У меня есть несколько картин моей работы, которые я намереваюсь Вам продать. За эти картины я потребую от Вас баснословно высокую цену – все же достаточно ничтожную, в сравнении с теми богатствами, которые награбило Ваше семейство. Вы найдете эту цену весьма скромной, если сопоставите ее с исключительно высокой ценностью, какую эти картины, в смысле материальном, составляют для королевского дома, и даже будете благодарны мне за то, что я даю Вам возможность воспользоваться оказией. Впрочем, скажу Вам заранее, что я намерен делать с деньгами, который Вы мне заплатите. Я – старик, не имеющий ни семьи, ни личных интересов; живу маленькой рентой и этим довольствуюсь. Поэтому всю сумму я намерен завещать «Незапамятным Горцам». Вам, верно, известно, милостивый государь, что это за сообщество – честные люди, которые остались преданы традициям тех, кто казнил Луи Капета[13]. Понятно, король, Ваш отец, изгнал это сообщество из Парижа и Франции, но оно держится теперь в Женеве и свободно там процветает; я надеюсь, что Вы еще не раз о нем услышите.

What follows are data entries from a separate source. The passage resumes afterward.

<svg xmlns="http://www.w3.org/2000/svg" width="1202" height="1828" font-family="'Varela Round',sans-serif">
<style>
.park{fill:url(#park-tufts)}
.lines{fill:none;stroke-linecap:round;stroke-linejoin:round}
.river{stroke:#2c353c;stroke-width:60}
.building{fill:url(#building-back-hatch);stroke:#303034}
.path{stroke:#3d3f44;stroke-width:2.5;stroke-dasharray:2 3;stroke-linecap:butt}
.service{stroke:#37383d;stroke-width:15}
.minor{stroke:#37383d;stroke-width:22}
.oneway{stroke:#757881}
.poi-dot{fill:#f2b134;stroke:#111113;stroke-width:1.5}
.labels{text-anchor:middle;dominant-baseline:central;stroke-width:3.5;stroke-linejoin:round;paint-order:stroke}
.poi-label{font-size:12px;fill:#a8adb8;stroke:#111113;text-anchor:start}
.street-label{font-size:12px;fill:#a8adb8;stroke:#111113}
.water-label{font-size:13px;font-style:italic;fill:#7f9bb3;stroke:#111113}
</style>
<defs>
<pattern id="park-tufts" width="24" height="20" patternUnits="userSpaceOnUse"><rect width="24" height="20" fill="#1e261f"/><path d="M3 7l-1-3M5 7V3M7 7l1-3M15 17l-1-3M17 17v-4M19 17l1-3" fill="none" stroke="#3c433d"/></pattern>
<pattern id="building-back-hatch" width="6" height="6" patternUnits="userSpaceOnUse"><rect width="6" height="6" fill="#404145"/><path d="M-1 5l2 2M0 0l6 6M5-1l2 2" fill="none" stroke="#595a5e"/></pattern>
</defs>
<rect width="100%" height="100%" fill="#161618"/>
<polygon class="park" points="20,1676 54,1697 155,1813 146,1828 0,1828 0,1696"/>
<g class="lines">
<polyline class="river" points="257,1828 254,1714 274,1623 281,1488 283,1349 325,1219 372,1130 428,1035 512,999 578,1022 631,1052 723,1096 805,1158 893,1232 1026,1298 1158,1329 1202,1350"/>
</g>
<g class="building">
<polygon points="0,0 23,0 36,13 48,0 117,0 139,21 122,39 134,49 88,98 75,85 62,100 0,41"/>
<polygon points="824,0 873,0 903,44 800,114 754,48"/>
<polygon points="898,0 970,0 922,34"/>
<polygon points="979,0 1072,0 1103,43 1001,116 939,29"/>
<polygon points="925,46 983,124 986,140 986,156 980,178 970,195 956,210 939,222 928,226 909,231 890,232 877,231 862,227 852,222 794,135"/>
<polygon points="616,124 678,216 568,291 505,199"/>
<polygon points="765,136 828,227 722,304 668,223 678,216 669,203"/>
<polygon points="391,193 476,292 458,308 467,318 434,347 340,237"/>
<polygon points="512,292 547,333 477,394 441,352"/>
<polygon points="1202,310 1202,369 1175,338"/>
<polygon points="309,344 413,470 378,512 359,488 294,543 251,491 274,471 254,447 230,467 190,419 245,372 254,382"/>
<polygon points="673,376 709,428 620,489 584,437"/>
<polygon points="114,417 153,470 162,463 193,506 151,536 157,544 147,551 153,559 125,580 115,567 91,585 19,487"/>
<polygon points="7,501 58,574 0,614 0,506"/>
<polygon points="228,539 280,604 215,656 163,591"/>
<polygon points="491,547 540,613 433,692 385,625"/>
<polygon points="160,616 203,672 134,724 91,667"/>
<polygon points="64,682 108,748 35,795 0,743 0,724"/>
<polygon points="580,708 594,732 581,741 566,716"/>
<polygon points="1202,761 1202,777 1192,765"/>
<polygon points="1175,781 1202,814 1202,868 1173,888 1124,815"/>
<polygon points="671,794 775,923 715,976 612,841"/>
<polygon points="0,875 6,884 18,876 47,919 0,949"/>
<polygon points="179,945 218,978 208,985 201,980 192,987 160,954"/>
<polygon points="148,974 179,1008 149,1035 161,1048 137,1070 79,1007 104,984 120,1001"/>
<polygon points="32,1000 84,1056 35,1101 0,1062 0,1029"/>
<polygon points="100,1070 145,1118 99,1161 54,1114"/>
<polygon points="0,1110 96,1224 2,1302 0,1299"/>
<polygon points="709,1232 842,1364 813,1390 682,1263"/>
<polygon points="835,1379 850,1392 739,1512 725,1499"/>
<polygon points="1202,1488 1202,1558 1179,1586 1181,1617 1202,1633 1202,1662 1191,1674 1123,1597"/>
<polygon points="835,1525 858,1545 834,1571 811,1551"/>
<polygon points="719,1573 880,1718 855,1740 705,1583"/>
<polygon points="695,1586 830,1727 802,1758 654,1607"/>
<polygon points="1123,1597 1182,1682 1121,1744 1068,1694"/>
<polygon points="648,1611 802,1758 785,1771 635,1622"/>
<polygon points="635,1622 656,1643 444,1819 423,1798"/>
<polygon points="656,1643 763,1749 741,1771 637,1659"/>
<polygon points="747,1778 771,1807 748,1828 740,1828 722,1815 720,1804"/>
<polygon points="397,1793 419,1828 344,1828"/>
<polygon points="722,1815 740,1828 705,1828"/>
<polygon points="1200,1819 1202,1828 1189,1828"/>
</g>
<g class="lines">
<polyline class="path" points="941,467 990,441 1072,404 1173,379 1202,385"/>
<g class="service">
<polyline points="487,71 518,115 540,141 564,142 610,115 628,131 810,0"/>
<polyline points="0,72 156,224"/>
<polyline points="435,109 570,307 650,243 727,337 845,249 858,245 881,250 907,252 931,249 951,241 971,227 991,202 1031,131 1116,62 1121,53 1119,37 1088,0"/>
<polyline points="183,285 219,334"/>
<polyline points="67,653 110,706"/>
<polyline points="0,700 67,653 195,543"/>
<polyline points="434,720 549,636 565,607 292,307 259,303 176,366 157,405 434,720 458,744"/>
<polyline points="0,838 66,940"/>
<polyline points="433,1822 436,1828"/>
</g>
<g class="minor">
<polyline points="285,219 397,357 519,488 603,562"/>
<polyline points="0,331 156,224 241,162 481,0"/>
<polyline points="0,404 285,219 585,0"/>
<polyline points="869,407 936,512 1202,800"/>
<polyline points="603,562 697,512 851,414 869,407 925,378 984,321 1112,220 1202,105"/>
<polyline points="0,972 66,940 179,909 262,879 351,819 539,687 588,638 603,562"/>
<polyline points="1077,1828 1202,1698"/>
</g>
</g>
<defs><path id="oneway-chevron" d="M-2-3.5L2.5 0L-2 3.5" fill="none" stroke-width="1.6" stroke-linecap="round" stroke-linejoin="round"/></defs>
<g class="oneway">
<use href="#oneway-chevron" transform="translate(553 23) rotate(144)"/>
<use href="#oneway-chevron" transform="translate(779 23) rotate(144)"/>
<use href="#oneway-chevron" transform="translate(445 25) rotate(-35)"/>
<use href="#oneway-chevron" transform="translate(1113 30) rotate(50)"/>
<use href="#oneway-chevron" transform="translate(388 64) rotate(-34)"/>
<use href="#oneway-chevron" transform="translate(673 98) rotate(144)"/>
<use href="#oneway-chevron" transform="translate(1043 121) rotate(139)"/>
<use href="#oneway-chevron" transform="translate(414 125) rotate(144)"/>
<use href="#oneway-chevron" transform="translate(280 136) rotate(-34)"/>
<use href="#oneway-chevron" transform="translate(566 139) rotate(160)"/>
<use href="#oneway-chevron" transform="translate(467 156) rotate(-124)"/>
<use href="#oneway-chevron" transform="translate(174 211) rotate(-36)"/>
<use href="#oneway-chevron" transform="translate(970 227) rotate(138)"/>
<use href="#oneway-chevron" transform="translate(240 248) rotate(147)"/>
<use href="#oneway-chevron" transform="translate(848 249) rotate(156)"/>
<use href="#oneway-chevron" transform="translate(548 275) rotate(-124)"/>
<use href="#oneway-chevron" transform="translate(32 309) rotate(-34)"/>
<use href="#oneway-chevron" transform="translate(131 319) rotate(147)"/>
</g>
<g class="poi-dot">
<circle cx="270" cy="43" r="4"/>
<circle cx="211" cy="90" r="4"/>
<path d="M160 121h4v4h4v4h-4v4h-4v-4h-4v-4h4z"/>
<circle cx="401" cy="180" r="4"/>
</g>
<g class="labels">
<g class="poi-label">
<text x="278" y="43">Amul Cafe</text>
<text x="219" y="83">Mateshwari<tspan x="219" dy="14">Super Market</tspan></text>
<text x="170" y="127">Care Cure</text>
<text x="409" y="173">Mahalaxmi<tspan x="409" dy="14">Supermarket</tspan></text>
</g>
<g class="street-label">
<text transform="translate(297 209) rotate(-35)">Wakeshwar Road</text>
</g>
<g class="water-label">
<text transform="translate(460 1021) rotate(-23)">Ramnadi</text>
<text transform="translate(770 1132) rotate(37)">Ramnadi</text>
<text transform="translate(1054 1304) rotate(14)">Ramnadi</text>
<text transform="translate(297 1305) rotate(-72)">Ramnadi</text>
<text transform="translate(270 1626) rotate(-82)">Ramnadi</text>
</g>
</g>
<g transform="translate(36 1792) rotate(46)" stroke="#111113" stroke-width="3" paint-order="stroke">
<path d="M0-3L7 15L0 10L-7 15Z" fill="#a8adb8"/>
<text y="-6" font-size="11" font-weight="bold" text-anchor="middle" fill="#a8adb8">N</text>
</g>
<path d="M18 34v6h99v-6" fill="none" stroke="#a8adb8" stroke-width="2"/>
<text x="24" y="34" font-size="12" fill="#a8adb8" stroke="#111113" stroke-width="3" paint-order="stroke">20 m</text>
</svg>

Этим „Незапамятным Горцам“ я тотчас же по получении передам эти деньги, но при одном непременном условии: использовать их на пропаганду убийства короля. Я думаю, что подобное применение Ваших собственных денег едва ли покажется Вам симпатичным, но Вы должны согласиться, что каждый волен делать со своим доходом то, что ему заблагорассудится. При этом я вполне уверен, что такое предназначение Ваших золотых луидоров вряд ли побудит Вас отказаться от покупки. Вы во что бы то ни стало приобретете мои картины, и я даже требую, чтобы Вы написали мне скрепленное королевской печатью собственноручное письмо, в котором выразите благодарность за мое предложение.

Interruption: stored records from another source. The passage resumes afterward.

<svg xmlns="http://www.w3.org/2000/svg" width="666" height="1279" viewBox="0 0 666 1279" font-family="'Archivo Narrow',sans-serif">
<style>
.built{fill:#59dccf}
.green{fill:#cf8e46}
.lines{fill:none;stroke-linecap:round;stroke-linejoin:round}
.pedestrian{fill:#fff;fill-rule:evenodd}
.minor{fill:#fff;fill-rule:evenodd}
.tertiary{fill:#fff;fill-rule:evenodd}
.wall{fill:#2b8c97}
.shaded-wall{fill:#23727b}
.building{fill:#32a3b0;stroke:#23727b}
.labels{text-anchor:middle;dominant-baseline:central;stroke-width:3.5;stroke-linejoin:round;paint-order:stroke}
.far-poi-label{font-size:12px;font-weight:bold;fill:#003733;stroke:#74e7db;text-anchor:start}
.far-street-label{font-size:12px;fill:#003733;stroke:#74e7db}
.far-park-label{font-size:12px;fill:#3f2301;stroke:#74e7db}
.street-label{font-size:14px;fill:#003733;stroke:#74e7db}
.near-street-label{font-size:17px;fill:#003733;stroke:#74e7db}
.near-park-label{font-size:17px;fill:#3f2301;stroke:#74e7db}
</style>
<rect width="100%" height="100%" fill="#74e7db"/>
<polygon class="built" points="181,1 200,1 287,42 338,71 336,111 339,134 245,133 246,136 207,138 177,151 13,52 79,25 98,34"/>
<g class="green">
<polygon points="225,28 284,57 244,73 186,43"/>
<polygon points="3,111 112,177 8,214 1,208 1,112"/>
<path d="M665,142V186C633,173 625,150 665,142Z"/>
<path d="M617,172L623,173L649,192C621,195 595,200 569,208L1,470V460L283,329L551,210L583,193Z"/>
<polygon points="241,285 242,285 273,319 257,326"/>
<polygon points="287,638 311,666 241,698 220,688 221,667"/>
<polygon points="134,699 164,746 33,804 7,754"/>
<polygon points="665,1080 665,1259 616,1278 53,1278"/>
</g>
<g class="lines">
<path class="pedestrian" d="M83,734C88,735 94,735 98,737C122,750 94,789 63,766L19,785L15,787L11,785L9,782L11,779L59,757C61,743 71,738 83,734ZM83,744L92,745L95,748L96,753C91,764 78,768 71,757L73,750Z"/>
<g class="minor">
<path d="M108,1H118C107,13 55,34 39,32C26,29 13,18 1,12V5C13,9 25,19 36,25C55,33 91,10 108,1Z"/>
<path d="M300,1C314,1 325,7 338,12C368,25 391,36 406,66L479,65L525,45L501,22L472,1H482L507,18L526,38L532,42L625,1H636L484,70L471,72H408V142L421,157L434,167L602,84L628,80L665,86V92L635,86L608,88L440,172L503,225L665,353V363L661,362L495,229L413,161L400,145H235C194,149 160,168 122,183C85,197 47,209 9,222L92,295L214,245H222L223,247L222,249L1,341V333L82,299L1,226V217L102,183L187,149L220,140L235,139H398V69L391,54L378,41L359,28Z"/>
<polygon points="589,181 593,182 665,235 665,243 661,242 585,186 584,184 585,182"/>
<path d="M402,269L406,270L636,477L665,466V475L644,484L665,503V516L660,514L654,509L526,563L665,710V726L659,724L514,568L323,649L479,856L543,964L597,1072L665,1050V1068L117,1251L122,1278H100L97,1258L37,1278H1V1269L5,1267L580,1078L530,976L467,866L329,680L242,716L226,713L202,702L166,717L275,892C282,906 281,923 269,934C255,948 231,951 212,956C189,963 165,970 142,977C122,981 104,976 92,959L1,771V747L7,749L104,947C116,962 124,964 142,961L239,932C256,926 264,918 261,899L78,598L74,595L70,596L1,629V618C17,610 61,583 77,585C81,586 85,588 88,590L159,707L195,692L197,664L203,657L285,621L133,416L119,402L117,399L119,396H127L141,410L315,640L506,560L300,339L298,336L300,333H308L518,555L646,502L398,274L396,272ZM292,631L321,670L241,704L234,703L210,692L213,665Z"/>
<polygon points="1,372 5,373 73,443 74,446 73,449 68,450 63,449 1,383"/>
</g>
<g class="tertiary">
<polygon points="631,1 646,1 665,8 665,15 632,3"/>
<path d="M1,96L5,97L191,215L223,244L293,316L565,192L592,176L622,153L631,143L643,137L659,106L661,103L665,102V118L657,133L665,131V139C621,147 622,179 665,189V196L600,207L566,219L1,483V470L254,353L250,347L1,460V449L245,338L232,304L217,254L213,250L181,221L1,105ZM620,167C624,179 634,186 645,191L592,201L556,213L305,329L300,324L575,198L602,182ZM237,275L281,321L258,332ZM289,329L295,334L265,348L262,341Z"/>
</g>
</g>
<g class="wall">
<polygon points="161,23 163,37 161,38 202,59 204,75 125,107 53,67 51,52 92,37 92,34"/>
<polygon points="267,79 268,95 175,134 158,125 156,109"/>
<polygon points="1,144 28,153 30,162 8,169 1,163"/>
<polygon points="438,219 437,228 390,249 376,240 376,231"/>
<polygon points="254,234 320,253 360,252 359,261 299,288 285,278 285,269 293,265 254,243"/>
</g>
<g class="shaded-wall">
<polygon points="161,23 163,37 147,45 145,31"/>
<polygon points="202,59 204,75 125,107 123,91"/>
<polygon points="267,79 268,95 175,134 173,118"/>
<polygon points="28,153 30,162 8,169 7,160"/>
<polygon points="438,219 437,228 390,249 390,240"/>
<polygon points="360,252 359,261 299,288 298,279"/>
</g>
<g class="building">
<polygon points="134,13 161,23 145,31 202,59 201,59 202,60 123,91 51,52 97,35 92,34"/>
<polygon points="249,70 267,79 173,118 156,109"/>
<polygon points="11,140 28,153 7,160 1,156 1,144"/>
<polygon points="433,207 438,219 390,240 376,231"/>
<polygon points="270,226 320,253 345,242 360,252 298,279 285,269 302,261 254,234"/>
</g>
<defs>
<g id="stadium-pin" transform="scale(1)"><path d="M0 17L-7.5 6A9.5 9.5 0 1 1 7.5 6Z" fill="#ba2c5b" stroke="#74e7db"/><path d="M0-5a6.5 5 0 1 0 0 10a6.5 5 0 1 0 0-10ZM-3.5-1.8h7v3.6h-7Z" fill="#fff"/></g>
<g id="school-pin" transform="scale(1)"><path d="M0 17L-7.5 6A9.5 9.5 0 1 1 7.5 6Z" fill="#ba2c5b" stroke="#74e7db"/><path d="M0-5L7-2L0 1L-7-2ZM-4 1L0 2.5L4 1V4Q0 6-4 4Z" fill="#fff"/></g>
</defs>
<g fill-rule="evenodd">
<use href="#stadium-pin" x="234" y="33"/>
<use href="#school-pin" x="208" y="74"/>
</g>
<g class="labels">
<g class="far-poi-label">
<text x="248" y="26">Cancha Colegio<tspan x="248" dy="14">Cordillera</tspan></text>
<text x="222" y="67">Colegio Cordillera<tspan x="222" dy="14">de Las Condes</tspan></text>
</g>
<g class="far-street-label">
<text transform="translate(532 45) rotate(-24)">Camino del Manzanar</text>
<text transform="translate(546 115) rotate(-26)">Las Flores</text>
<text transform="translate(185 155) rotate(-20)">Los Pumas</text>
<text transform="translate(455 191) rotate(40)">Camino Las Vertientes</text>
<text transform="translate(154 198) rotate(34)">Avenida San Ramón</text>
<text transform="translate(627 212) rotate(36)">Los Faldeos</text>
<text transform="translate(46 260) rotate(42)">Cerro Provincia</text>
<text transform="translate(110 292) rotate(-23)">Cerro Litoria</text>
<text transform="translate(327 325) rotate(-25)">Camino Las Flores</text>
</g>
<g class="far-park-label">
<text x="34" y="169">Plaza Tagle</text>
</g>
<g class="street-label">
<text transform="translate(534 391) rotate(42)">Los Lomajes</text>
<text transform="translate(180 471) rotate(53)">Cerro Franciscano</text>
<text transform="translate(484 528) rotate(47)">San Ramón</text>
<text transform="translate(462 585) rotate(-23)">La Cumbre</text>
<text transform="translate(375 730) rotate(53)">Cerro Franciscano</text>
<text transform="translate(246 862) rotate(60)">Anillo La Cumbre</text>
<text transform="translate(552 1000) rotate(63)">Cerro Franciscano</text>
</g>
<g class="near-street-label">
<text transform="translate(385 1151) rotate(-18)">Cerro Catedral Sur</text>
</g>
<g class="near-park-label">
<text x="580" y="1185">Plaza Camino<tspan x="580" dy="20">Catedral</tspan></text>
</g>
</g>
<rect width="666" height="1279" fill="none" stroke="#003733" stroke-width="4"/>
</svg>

Бесцеремонная откровенность этого письма, в котором не указывались ни число, ни адрес отправителя, произвела некоторое впечатление на избалованного герцога. Первое предположение, какое разделял и адъютант, что это письмо отправлено душевнобольным, как-то не укладывалось в голове герцога. Но редкостное любопытство, которым он всегда отличался – и которое однажды в Алжире почти уже стоило ему жизни, – побудило герцога поручить одному из своих адъютантов навести справки о фактах, упомянутых в письме, и доложить о результатах.
Это было исполнено на следующий же день. Адъютант, господин Туайон Жеффрар, донес герцогу, что в Женеве взаправду существует сообщество «Незапамятных Горцев». Правительство обнаружило этот союз два года тому назад; некоторых его членов заключило в тюрьму и более уже не придавало ему серьезного значения, ибо, по-видимому, все дело сводилось к нескольким экзальтированным, но вполне безопасным фразерам. А Мартин Дролин взаправду был художником – старцем, разменявшим восьмой десяток, который ничем не обращал на себя внимания в течение всей своей жизни. Уже десятки лет его было не слышно и не видно, ибо он никогда не покидал своей мастерской на Rue de Martyrs; уже долгое время он ничего не выставлял. В молодости же Дролин был, напротив, деятелен, писал много выдающихся картин, притом исключительно кухонных интерьеров. Одна из таких «кухонных сцен» была приобретена государством и размещена в Лувре.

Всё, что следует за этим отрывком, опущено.